It had 15% Hindus concentrated in brahminibad 

That was more so on the eastern portion of the Indus River 

They were a minority but still there 

A good portion of Balochistan was also Sindh in the past, the Hindus of Hind were easily separated by their dress, food habits, and ways. 

Also they tended to be merchants more too 

These people were not natives to Sindh but invaders from the south 

Similar to how 52% of Balochis live in Sindh but are not native 

Brahui are native but they're a minority also 

Sindhi Mohanna are the natives 

A lot of those bhuttos and many others are just invader bloods in Sindh too 

Rajputs and Jats are not natives to Sindh


----------



## Great Janjua

Sindhi(Indus) said:


> It had 15% Hindus concentrated in brahminibad
> 
> That was more so on the eastern portion of the Indus River
> 
> They were a minority but still there
> 
> A good portion of Balochistan was also Sindh in the past, the Hindus of Hind were easily separated by their dress, food habits, and ways.
> 
> Also they tended to be merchants more too
> 
> These people were not natives to Sindh but invaders from the south
> 
> Similar to how 52% of Balochis live in Sindh but are not native
> 
> Brahui are native but they're a minority also
> 
> Sindhi Mohanna are the natives
> 
> A lot of those bhuttos and many others are just invader bloods in Sindh too
> 
> Rajputs and Jats are not natives to Sindh


Legit i cannot convince you otherwise can I the south of sindh was largely buddhist by a small margin the rest key part the rest was Hindu and overtime the buddhist conversion rates were higher than that of the Hindu population thus in short amount of time half of the hindus converted to Islam whilst buddhism ceased to exist that is why we have no more Buddhists in sindh present day


----------



## Pakhtoon yum

Sindhi(Indus) said:


> Aren't Pashtuns migrants from Afghanistan?
> 
> I know KPK Pashtuns that are Karlani like Afridis have been at the Kyhber Pass for 3,000 years but Yousefzai and also Durrani are from Afghanistan I've heard.
> 
> Many Pashtuns like Khilji have Turkish ancestry
> 
> Mind you Ive not read Pashtun history to the fullest extent however they're a lot more diverse than Sindhis because they're more spread out
> 
> Many Pashtuns in Kabul virtually look the same as Tajiks too
> 
> Where they stand on genetic stats, Im not sure, however Pakistani Pashtuns are near the Afghan Pashtuns near Khandahar from gene test
> 
> Pashtuns can vary from Tajik looking and also northern central asian looking to even baloch looking depending on the province they live in
> 
> Pashto is Eastern Iranian language
> 
> Pashtuns are an Iranic race of people by majority however some are Turks and Indo Aryans too
> 
> South Indians are a dravidian race
> 
> However brahui are genetically Iranic in genes


borders were never so clear-cut as they are right now.

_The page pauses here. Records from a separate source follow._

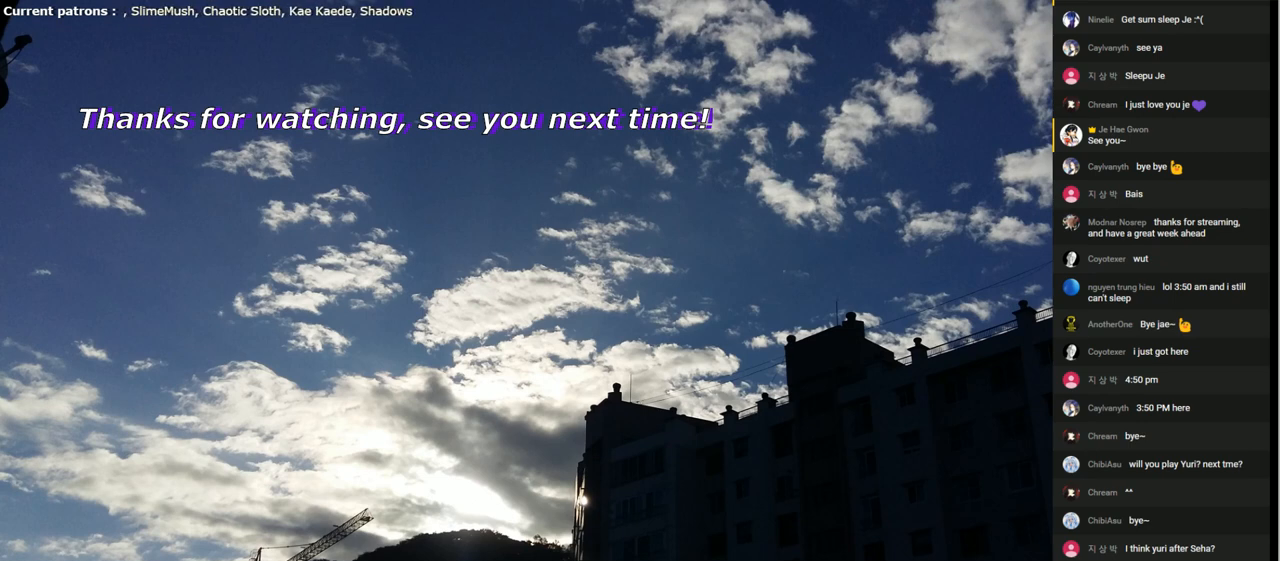
{"keys": [], "events": [[33, "f", "up"], [33, "s", "down"], [133, "s", "up"]]}
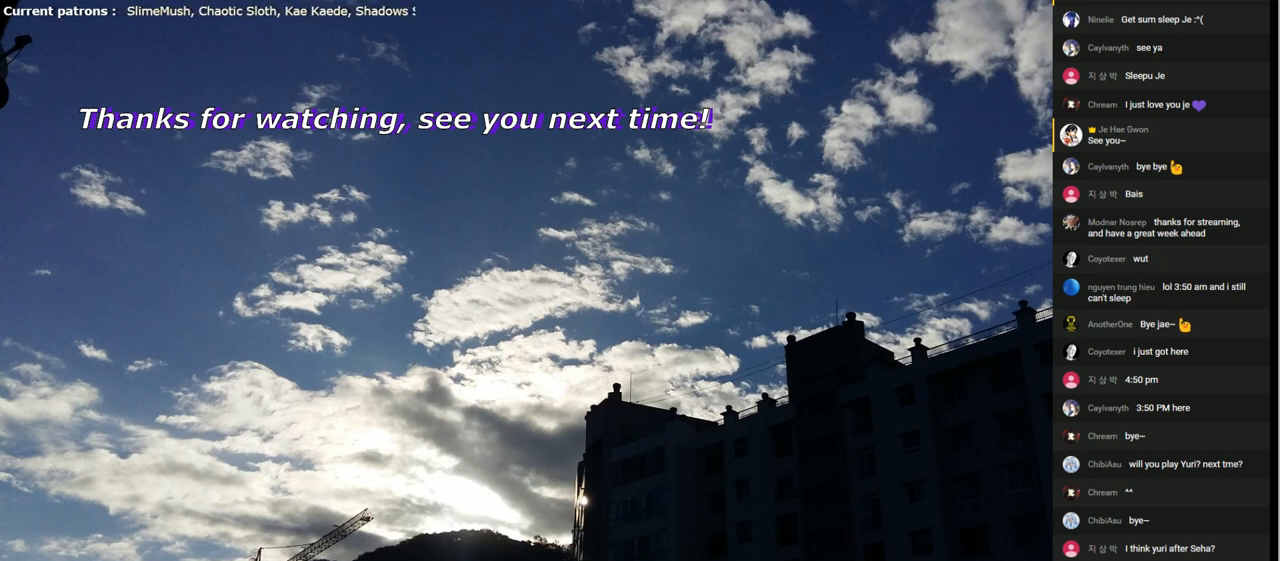
{"keys": [], "events": []}
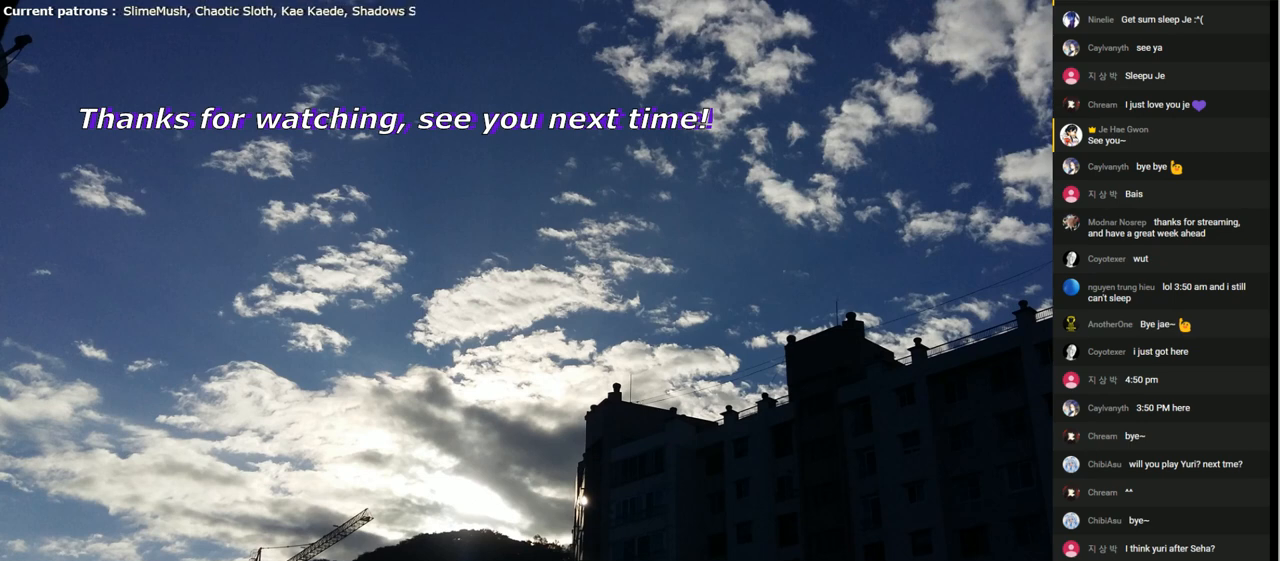
{"keys": ["q"], "events": [[467, "q", "down"]]}
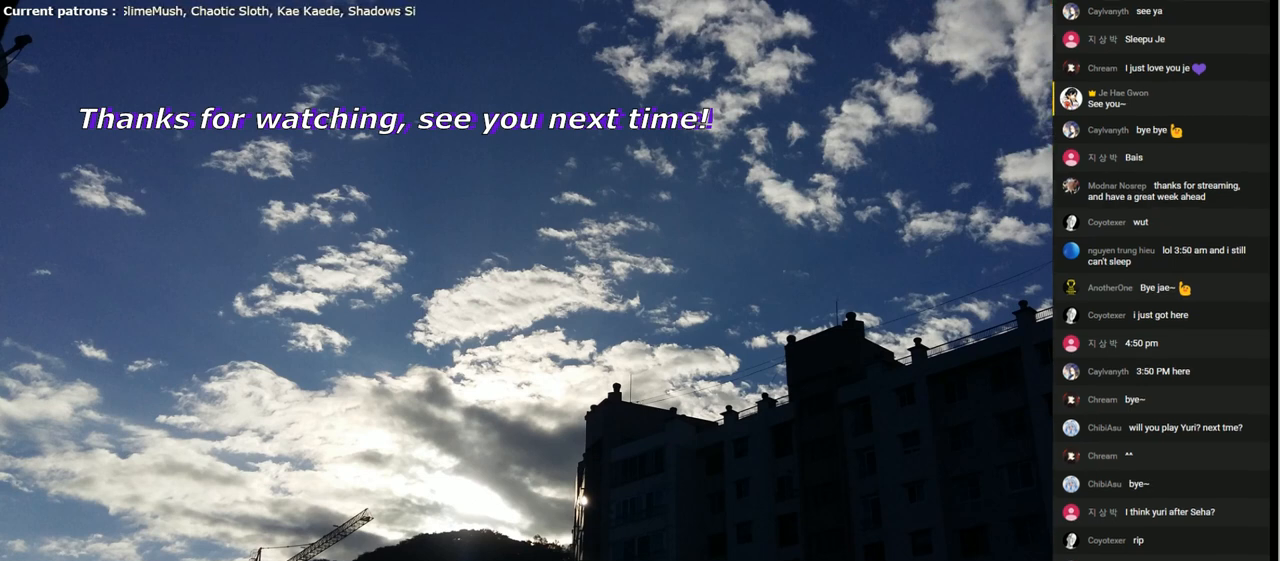
{"keys": ["g"], "events": [[100, "q", "up"], [133, "d", "down"], [233, "w", "down"], [267, "d", "up"], [300, "w", "up"], [367, "d", "down"], [433, "g", "down"], [500, "d", "up"]]}
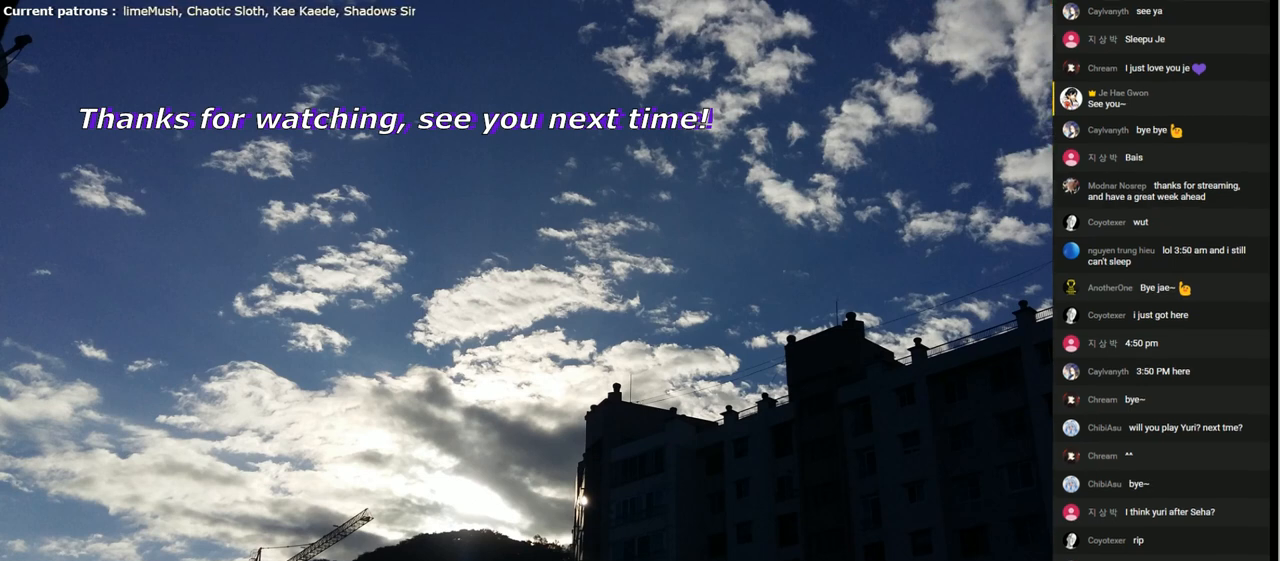
{"keys": [], "events": [[67, "g", "up"], [100, "a", "down"], [200, "a", "up"]]}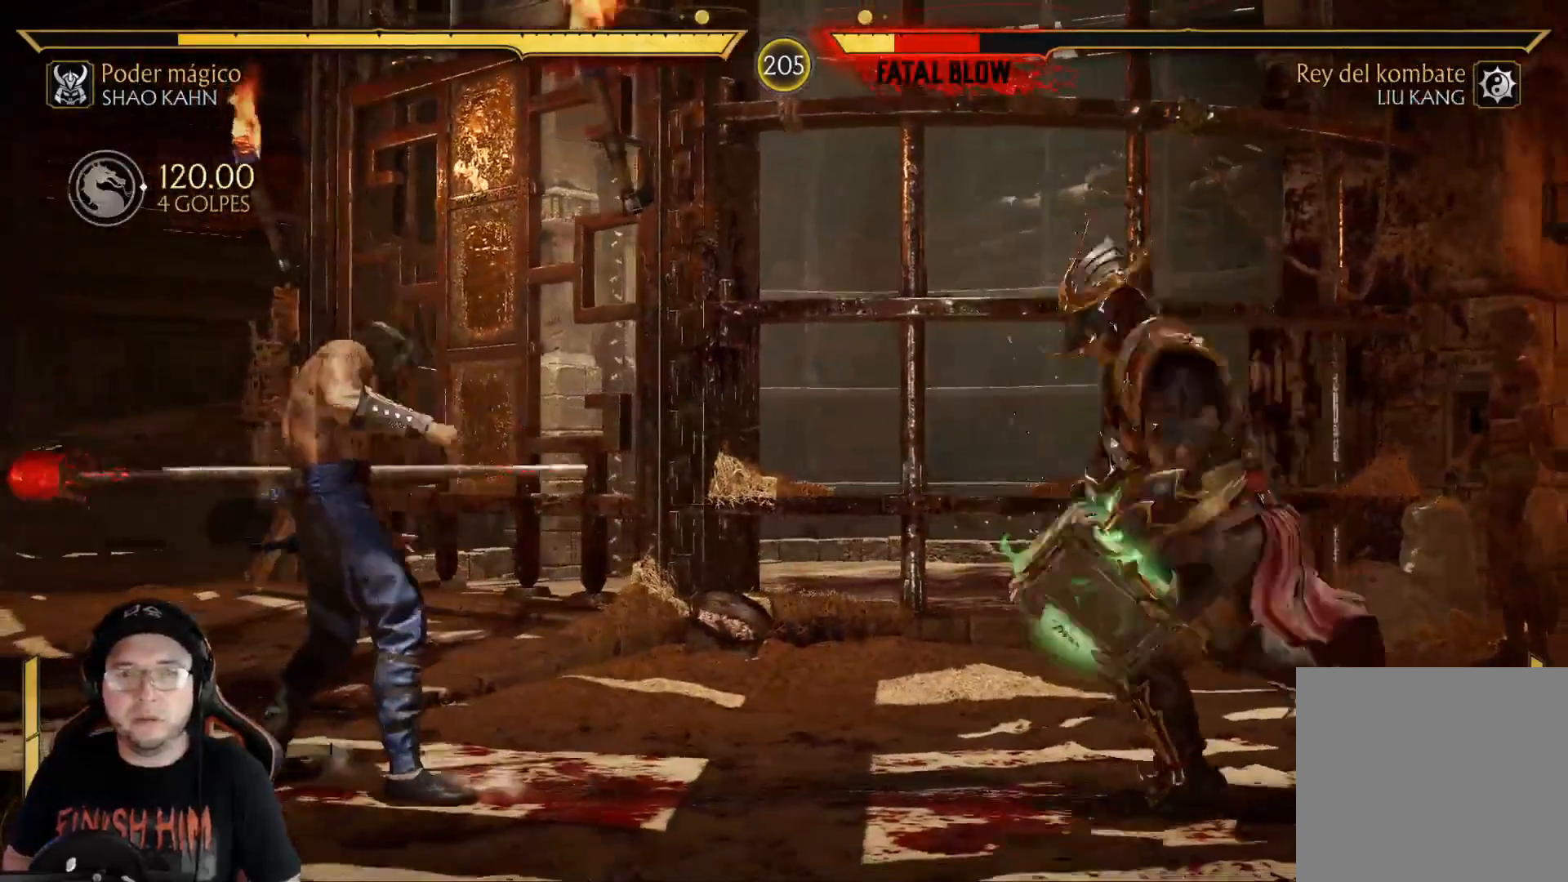
Gameplay with a controller (Xbox layout); each line is a JSON object with the inputs held at the frame after it. "events" lists button and stick changes between this image and that frame as [ms after this image, input, new state], when the widget could be followed in between.
{"buttons": [], "left_stick": "center", "right_stick": "center"}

I have Iraqi roots, other have Greek and central Asian. we are a very mix people but are united by one culture and language. no one knows how the language and culture developed all are pure speculations. I do know that we are of this land now, you can not call us outsiders. we have given so much to your culture and you have to us, calling us outsiders will make you one too.


----------



## Sharky

Lol, all you people here fighting to see who is the genetically superior one, when the rest of the world considers all of south Asia a genetic turd. In the real world hierarchy south asians come last even below negroids of Africa. Have fun living and fighting in the cesspool. 
If you get offended by this statement, either you haven't travelled outside your pond or looks at the world with rose tinted glass, or you are just plain stupid to see the truth.


----------



## Sindhi(Indus)

Sharky said:


> Lol, all you people here fighting to see who is the genetically superior one, when the rest of the world considers all of south Asia a genetic turd. In the real world hierarchy south asians come last even below negroids of Africa. Have fun living and fighting in the cesspool.
> If you get offended by this statement, either you haven't travelled outside your pond or looks at the world with rose tinted glass, or you are just plain stupid to see the truth.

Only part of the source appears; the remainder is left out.